***** RECORDS FOR THE TASK

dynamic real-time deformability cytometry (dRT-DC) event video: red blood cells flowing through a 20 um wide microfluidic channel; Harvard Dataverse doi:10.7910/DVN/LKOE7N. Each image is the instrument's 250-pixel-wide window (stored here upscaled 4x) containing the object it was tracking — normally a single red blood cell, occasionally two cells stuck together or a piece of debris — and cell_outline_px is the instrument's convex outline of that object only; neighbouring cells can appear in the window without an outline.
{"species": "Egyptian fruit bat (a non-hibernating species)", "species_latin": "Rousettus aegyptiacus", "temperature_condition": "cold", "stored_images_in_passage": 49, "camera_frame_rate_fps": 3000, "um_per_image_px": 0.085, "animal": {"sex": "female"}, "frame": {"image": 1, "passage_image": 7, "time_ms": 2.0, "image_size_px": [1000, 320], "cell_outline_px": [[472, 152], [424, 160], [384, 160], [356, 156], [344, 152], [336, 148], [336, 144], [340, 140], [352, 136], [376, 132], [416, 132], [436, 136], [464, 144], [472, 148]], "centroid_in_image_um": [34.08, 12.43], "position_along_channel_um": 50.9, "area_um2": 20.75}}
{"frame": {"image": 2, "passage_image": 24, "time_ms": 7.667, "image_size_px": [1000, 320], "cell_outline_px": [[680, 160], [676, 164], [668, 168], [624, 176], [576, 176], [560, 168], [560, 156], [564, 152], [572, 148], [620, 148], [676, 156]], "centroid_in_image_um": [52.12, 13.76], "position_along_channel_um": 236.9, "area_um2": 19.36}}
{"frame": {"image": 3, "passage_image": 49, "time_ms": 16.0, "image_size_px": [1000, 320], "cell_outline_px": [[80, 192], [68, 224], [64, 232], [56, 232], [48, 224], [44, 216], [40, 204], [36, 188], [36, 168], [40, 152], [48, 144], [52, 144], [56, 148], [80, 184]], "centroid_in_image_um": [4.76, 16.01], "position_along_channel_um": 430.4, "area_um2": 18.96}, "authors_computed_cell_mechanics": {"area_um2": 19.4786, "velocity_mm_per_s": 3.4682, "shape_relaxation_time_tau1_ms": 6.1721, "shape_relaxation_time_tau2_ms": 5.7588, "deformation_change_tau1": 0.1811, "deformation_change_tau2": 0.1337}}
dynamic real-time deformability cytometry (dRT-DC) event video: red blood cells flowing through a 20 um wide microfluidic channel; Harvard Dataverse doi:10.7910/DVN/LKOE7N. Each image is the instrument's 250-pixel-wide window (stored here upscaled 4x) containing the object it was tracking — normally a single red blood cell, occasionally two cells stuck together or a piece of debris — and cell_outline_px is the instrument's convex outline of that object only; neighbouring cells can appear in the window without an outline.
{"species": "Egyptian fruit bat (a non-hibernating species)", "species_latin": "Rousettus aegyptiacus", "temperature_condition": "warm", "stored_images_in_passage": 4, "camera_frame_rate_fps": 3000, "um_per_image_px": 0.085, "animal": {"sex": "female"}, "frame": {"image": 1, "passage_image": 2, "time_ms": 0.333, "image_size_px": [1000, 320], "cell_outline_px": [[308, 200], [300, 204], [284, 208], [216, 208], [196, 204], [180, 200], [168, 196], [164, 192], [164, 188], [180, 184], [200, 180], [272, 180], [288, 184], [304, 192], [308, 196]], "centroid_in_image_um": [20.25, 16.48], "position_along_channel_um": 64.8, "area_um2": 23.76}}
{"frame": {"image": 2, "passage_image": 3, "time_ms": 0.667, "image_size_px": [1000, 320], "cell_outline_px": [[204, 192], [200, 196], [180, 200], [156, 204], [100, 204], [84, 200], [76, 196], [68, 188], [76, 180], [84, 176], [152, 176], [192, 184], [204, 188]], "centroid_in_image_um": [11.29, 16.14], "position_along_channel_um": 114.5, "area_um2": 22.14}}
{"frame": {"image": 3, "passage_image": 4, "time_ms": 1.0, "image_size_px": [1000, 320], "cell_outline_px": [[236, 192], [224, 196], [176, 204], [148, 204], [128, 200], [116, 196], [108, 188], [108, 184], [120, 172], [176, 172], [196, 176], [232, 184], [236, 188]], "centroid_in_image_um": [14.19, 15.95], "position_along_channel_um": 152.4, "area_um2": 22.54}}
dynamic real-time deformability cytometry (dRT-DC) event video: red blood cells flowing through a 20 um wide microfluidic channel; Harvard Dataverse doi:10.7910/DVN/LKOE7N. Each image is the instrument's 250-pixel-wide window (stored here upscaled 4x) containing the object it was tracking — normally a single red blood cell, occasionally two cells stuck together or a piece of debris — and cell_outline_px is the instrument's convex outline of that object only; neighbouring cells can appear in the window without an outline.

**********

▶ YOUR TASK
Write out the records above again, keeping each one identical to the original.

▶ CORRECT ANSWER
dynamic real-time deformability cytometry (dRT-DC) event video: red blood cells flowing through a 20 um wide microfluidic channel; Harvard Dataverse doi:10.7910/DVN/LKOE7N. Each image is the instrument's 250-pixel-wide window (stored here upscaled 4x) containing the object it was tracking — normally a single red blood cell, occasionally two cells stuck together or a piece of debris — and cell_outline_px is the instrument's convex outline of that object only; neighbouring cells can appear in the window without an outline.
{"species": "Egyptian fruit bat (a non-hibernating species)", "species_latin": "Rousettus aegyptiacus", "temperature_condition": "cold", "stored_images_in_passage": 49, "camera_frame_rate_fps": 3000, "um_per_image_px": 0.085, "animal": {"sex": "female"}, "frame": {"image": 1, "passage_image": 7, "time_ms": 2.0, "image_size_px": [1000, 320], "cell_outline_px": [[472, 152], [424, 160], [384, 160], [356, 156], [344, 152], [336, 148], [336, 144], [340, 140], [352, 136], [376, 132], [416, 132], [436, 136], [464, 144], [472, 148]], "centroid_in_image_um": [34.08, 12.43], "position_along_channel_um": 50.9, "area_um2": 20.75}}
{"frame": {"image": 2, "passage_image": 24, "time_ms": 7.667, "image_size_px": [1000, 320], "cell_outline_px": [[680, 160], [676, 164], [668, 168], [624, 176], [576, 176], [560, 168], [560, 156], [564, 152], [572, 148], [620, 148], [676, 156]], "centroid_in_image_um": [52.12, 13.76], "position_along_channel_um": 236.9, "area_um2": 19.36}}
{"frame": {"image": 3, "passage_image": 49, "time_ms": 16.0, "image_size_px": [1000, 320], "cell_outline_px": [[80, 192], [68, 224], [64, 232], [56, 232], [48, 224], [44, 216], [40, 204], [36, 188], [36, 168], [40, 152], [48, 144], [52, 144], [56, 148], [80, 184]], "centroid_in_image_um": [4.76, 16.01], "position_along_channel_um": 430.4, "area_um2": 18.96}, "authors_computed_cell_mechanics": {"area_um2": 19.4786, "velocity_mm_per_s": 3.4682, "shape_relaxation_time_tau1_ms": 6.1721, "shape_relaxation_time_tau2_ms": 5.7588, "deformation_change_tau1": 0.1811, "deformation_change_tau2": 0.1337}}
dynamic real-time deformability cytometry (dRT-DC) event video: red blood cells flowing through a 20 um wide microfluidic channel; Harvard Dataverse doi:10.7910/DVN/LKOE7N. Each image is the instrument's 250-pixel-wide window (stored here upscaled 4x) containing the object it was tracking — normally a single red blood cell, occasionally two cells stuck together or a piece of debris — and cell_outline_px is the instrument's convex outline of that object only; neighbouring cells can appear in the window without an outline.
{"species": "Egyptian fruit bat (a non-hibernating species)", "species_latin": "Rousettus aegyptiacus", "temperature_condition": "warm", "stored_images_in_passage": 4, "camera_frame_rate_fps": 3000, "um_per_image_px": 0.085, "animal": {"sex": "female"}, "frame": {"image": 1, "passage_image": 2, "time_ms": 0.333, "image_size_px": [1000, 320], "cell_outline_px": [[308, 200], [300, 204], [284, 208], [216, 208], [196, 204], [180, 200], [168, 196], [164, 192], [164, 188], [180, 184], [200, 180], [272, 180], [288, 184], [304, 192], [308, 196]], "centroid_in_image_um": [20.25, 16.48], "position_along_channel_um": 64.8, "area_um2": 23.76}}
{"frame": {"image": 2, "passage_image": 3, "time_ms": 0.667, "image_size_px": [1000, 320], "cell_outline_px": [[204, 192], [200, 196], [180, 200], [156, 204], [100, 204], [84, 200], [76, 196], [68, 188], [76, 180], [84, 176], [152, 176], [192, 184], [204, 188]], "centroid_in_image_um": [11.29, 16.14], "position_along_channel_um": 114.5, "area_um2": 22.14}}
{"frame": {"image": 3, "passage_image": 4, "time_ms": 1.0, "image_size_px": [1000, 320], "cell_outline_px": [[236, 192], [224, 196], [176, 204], [148, 204], [128, 200], [116, 196], [108, 188], [108, 184], [120, 172], [176, 172], [196, 176], [232, 184], [236, 188]], "centroid_in_image_um": [14.19, 15.95], "position_along_channel_um": 152.4, "area_um2": 22.54}}
dynamic real-time deformability cytometry (dRT-DC) event video: red blood cells flowing through a 20 um wide microfluidic channel; Harvard Dataverse doi:10.7910/DVN/LKOE7N. Each image is the instrument's 250-pixel-wide window (stored here upscaled 4x) containing the object it was tracking — normally a single red blood cell, occasionally two cells stuck together or a piece of debris — and cell_outline_px is the instrument's convex outline of that object only; neighbouring cells can appear in the window without an outline.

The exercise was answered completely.